To address smash-and-grab car break-ins at the seven parking garages owned by the Municipal Transportation Agency, San Francisco officials are upping their game on security measures. Since May, the SFMTA has added high-definition security cameras, license plate readers, protective fencing, intercom systems and, in some locations, police officers, according to the San Francisco Chronicle.

The results so far have been promising, according to city officials. Last year, 1,520 car break-ins were reported at city garages. At the Sutter-Stockton garage, there were around 40 break-ins on average each month from November 2017 to January. After the installation of cameras, fencing and other measures (including brighter lighting) in February, only nine break-ins were reported in March, and so far in April, none have been reported at this garage, according to Tom Maguire, director of the SMFTA’s Sustainable Streets program.

Footage collected by the HD cameras, which are placed at every entry and exit point to the garages, as well as point-of-sale areas, will be fed into a centralized hub where SFMTA officials can monitor it.

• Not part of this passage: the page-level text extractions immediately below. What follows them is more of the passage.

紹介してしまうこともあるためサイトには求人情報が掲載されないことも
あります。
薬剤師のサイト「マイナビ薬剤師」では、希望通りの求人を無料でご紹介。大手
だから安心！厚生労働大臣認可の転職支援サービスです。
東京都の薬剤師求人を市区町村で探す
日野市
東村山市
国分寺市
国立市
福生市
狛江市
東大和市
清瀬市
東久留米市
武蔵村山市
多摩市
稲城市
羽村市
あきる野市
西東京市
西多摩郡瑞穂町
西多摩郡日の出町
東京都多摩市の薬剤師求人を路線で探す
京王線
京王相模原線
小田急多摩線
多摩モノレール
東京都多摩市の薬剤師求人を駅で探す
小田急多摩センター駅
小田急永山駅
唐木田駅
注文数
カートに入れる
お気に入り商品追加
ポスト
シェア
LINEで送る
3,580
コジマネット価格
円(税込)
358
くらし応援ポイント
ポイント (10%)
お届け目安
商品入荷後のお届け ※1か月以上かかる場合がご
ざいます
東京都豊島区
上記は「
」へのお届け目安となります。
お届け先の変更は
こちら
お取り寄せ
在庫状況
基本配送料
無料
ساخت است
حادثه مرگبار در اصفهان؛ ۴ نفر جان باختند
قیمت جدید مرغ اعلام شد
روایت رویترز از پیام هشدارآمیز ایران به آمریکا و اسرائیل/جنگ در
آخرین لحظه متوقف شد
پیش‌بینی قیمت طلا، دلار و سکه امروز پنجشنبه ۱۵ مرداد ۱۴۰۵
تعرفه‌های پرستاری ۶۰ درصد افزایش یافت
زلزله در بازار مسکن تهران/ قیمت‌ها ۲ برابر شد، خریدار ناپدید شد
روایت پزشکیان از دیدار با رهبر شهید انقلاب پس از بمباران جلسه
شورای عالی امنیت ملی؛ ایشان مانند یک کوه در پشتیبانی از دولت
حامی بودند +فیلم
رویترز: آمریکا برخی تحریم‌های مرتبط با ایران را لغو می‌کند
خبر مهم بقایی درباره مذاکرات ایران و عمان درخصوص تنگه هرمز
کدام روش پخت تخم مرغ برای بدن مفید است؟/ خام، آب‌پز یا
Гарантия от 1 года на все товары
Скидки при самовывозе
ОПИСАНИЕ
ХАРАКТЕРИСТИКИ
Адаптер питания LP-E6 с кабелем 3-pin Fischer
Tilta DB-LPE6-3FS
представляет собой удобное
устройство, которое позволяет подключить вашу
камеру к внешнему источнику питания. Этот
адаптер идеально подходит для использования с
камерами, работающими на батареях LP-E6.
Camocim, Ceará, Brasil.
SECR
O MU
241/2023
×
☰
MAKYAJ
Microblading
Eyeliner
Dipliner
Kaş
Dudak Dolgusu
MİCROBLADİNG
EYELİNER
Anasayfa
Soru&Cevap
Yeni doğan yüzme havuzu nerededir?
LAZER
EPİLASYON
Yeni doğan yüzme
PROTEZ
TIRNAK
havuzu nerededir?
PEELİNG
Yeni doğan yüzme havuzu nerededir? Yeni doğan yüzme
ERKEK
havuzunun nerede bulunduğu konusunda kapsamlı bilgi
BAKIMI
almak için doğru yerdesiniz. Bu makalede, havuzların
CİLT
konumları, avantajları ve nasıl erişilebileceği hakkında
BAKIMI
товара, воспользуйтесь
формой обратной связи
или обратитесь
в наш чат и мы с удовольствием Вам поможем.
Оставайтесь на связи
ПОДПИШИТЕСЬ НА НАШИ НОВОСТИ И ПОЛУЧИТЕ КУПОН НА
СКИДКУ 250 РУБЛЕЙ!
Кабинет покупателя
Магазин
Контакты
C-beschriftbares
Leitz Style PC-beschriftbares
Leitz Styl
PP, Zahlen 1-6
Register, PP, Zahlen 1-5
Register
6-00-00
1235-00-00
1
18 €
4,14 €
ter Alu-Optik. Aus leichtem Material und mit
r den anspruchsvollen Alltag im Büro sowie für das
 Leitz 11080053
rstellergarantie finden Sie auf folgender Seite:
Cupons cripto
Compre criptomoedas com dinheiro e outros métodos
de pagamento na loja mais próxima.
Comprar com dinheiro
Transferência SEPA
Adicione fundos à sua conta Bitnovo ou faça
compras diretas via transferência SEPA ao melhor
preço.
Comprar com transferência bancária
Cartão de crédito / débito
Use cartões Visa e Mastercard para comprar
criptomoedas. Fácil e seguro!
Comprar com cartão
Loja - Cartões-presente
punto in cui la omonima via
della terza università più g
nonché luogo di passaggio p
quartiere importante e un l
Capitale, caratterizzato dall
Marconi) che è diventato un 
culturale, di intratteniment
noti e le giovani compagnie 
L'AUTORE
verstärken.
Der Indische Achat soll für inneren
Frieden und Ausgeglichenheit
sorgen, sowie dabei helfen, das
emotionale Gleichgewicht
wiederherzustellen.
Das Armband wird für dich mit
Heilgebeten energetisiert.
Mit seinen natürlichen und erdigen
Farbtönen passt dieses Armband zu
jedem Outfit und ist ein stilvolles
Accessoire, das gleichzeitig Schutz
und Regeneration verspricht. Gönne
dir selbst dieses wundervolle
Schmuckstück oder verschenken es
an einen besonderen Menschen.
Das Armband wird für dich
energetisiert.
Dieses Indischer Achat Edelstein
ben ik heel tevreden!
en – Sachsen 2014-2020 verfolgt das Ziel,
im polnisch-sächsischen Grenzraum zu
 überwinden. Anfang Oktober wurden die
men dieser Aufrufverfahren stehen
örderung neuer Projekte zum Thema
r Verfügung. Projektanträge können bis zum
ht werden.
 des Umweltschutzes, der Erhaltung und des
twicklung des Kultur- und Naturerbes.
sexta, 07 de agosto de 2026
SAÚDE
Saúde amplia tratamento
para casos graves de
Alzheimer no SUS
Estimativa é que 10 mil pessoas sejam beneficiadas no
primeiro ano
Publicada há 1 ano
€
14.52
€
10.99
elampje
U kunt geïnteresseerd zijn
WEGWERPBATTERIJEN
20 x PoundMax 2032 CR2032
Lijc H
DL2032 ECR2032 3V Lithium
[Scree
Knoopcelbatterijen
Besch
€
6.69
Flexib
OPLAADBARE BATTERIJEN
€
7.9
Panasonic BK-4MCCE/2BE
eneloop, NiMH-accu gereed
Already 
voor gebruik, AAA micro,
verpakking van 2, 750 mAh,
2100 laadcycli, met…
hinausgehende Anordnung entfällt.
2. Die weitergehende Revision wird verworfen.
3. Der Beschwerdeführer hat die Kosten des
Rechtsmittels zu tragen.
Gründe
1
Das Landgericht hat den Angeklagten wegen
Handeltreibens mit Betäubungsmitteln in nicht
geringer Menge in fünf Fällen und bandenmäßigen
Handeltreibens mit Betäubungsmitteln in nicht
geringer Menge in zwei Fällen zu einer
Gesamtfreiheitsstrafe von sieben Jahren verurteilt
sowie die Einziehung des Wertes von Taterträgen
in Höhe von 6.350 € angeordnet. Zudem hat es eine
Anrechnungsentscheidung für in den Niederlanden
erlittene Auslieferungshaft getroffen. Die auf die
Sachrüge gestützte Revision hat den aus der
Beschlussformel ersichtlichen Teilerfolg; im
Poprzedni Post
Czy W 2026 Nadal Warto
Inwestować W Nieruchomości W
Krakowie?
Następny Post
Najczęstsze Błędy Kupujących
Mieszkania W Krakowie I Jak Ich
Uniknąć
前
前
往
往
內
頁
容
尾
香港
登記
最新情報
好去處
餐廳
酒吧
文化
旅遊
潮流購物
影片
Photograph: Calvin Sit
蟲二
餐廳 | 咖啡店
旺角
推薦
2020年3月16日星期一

Later this week, Mayor Mark Farrell, SFMTA Director Ed Reiskin and San Francisco Police Chief Bill Scott will announce a $32.5 million plan to enact similar security upgrades and improvements at all 20 of the city’s parking garages and two of its lots by 2020.

“The pilot efforts in these initial garages have had great initial success, and we need to blow this out across all of our city garages,” Farrell said in the Chronicle article. “Parking garages are an obvious hot-spot area, but it’s also an area that we can control as a city government. People shouldn’t feel like it’s a gamble to park their cars at city-owned garages in San Francisco.”

The added security dovetails with the city’s broader efforts to address property crime, including a public-safety campaign reminding tourists and residents not to leave valuables in their vehicles.

Citywide, auto break-ins fell 17 percent in the period from January through March, compared with the same period in 2017.